Why a different tensor product for left $G$-modules (group representations)?
The category of vector (over $k$) representations of a group $G$ is isomorphic to the category of left $k[G]$-modules, where $k[G]$ is the group ring. This isn't just an equivalence of categories, but rather an isomorphism, which is stronger. However we define a tensor product of representations as $g(v\otimes w)= gv\otimes gw$, which differs from the tensor product over $k[G]$ of $k[G]$-modules. For various reasons, we have to define it this way. For starters, one cannot tensor two left modules if the base ring is not commutative.
But there's something unsettling about using a different tensor, about forgetting the base ring.
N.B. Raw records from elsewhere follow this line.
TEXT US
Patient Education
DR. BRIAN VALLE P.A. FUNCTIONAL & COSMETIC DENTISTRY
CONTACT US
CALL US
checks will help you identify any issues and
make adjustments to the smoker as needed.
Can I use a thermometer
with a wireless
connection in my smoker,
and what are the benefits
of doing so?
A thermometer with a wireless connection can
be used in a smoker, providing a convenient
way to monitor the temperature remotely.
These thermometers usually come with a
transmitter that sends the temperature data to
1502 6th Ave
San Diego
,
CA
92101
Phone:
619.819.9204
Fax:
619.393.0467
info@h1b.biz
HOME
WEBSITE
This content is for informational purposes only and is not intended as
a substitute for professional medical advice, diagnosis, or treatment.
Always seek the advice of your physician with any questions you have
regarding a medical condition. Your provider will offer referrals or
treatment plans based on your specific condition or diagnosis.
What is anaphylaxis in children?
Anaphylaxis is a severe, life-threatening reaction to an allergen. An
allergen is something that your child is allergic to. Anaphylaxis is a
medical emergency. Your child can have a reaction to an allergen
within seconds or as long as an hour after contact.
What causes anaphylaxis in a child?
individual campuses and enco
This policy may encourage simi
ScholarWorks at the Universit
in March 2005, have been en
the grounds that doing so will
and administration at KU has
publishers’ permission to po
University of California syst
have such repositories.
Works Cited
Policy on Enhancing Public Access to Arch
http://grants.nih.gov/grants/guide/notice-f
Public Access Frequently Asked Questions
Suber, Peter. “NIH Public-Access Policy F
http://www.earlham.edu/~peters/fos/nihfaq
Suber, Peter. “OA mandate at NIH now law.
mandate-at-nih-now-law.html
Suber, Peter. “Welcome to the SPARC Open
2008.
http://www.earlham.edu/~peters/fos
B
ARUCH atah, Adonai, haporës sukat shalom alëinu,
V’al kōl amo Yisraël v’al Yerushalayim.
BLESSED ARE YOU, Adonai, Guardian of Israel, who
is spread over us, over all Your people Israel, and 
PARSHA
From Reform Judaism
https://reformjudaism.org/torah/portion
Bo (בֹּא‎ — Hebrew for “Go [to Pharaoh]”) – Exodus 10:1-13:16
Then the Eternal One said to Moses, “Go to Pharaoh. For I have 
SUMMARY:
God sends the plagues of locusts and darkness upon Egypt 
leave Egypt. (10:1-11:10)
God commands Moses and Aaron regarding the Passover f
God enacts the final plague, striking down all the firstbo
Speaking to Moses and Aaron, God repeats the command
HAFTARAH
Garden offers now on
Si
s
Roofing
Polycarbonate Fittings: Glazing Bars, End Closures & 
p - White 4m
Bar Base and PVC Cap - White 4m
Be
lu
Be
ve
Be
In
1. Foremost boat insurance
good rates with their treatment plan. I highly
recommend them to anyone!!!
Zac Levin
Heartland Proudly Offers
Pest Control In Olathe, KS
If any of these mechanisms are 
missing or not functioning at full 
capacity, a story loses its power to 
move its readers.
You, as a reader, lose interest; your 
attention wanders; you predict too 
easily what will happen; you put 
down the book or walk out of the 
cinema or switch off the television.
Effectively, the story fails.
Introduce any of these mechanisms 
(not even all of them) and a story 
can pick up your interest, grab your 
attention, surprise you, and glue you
Is there some deeper explanation for this discrepancy other than just "it works"?
Solution 1:
Left modules over an arbitrary noncommutative ring don't have a natural notion of tensor product. What is true generally is the following: if $R, S$ are two $k$-algebras ($k$ an arbitrary commutative ring) and $V, W$ two modules over $R, S$, then the tensor product $V \otimes_k W$ is naturally a module over $R \otimes_k S$ (by the functoriality of the tensor product).
In particular, the tensor product $V \otimes_k W$ of two $k[G]$-modules is naturally a $k[G] \otimes_k k[G]$-module. The way we turn it into a $k[G]$-module is by defining a map $$k[G] \to k[G] \otimes_k k[G]$$
called the comultiplication. It sends $g$ to $g \otimes g$ and naturally gives $k[G]$ the structure of a bialgebra. In fact $k[G]$ is naturally even a Hopf algebra with antipode given by $g \mapsto g^{-1}$, and this lets us define duals of representations also.
The comultiplication is an extremely natural map. In fact, for any set $S$ we have a canonical diagonal map $$\Delta : S \to S \times S$$
sending $s$ to $(s, s)$, and this induces a comultiplication on the vector space $k[S]$ making it a coalgebra. So in some sense it is even more basic a structure than the multiplication on $k[G]$ and so there is no reason not to use it to define the tensor product.